Os desafios no combate à pobreza menstrual no Brasil
Enviada em 22/09/2021
Na série “The end of the fucking world”, a jovem Alyssa furta uma farmácia, por não ter condições financeiras para comprar itens de higiene menstrual. Entretanto, na sociedade brasileira, a pobreza menstrual tem se mostrado frequente, a qual há uma grande comunidade de adolescentes mulheres que não possuem um absorvente. Sob essa perspectiva, a razão motivadora, como a falta de acesso a itens básicos de higiene no Brasil deve ser mudada sem morosidade.
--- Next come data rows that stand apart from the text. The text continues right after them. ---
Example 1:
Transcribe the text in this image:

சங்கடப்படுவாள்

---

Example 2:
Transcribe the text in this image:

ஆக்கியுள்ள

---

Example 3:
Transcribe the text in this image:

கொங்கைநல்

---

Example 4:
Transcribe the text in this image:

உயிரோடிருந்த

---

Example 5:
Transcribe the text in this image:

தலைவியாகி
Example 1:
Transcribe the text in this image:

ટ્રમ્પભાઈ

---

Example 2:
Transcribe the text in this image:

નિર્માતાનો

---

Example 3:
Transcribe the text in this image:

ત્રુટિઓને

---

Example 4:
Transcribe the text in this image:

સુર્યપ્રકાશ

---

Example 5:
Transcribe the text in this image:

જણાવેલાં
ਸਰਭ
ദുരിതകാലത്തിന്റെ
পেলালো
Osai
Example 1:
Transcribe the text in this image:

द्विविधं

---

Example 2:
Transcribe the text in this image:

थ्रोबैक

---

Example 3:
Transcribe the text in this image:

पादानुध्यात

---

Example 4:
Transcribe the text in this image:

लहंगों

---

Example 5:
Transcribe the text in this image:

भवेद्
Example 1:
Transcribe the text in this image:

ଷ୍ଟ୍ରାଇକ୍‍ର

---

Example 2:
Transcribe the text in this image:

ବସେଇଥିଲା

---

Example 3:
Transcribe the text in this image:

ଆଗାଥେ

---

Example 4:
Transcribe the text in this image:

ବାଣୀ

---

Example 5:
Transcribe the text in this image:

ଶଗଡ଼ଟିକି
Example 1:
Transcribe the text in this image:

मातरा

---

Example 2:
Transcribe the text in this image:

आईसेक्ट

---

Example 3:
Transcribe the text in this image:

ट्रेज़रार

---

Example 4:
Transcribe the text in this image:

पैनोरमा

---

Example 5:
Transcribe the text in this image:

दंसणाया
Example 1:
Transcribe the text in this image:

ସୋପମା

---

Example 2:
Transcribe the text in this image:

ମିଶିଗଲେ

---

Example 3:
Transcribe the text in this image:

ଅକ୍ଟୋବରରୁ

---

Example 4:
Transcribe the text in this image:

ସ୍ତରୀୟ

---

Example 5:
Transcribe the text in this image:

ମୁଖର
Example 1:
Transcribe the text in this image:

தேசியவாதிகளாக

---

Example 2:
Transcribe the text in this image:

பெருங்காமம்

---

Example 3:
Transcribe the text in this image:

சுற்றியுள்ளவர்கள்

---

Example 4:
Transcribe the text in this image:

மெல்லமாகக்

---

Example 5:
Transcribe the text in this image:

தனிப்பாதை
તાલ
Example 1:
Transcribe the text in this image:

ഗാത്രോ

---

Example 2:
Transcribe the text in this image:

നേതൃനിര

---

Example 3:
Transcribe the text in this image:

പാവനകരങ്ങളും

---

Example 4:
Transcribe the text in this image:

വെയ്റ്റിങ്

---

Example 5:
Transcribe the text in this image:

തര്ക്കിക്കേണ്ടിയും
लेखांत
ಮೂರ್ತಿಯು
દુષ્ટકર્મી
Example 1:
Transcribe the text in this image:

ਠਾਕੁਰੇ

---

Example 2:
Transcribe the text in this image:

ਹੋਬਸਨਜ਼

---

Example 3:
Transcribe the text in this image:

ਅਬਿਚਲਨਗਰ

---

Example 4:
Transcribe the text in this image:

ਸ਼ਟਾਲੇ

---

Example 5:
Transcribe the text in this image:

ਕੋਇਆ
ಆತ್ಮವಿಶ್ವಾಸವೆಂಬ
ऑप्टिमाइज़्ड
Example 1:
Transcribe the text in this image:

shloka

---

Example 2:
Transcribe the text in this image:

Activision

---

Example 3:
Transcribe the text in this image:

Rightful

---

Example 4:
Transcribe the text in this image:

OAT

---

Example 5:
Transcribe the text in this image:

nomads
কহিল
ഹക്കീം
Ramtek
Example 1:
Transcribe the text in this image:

Sob esse viés, no Brasil, uma a cada quatro adolescentes não possui um absorvente menstrual. Nesse viés, como apontado pela escritora Carolina de Jesus, no seu livro “Quarto de Despejo”, disserta sobre as péssimas condições de vida da população periférica. Nesse sentido, infere-se que a ineficácia da distribuição de saneamento no Brasil prejudica a situação, uma vez que brasileiros de regiões periféricas não têm condições necessárias para realizar a higiene exigida nesse período. Consequentemente, o número de doenças relacionadas à pobreza menstrual, como infecções, tende a aumentar. Deste modo, nota-se que a falta de distribuição de absorventes para as adolescentes, contribuem significativamente para a perpetuação da problemática.
Ademais, a falta da elaboração de políticas públicas proporciona o agravamento da situação. De acordo com o filósofo Zygmunt Bauman, parte dos setores sociais são “instituições zumbi”, pois falham em desenvolver seus papéis. Nessa perspectiva, as instituições públicas, como o Ministério da Saúde, apresentam-se deficientes em desenvolver projetos direcionados ao combate da pobreza menstrual, uma vez que é notória a falta de projetos voltados para o tema. Como consequência, a pouca quantidade de projetos contribui para o desamparo da população mais pobre, assim como exemplificado por Carolina de Jesus. Dessa maneira, é possível inferir que instituições mais engajadas são de suma importância para atenuar esse impasse.
Infere-se, portanto, que é necessária a intervenção imediata perante a falta de acesso a higiene básica para as mulheres brasileiras. Logo, o Ministério do Meio Ambiente, juntamente ao Ministério da Saúde, deve criar projetos de saneamento básico em comunidades carentes. Dessa forma, é necessária a distribuição de verbas, que possibilitem o sucesso das obras, a fim de garantir o saneamento e dignidade menstrual para a população. Além disso, o Ministério da Saúde deve promover políticas públicas, como a distribuição gratuita de absorventes em unidades básicas de saúde.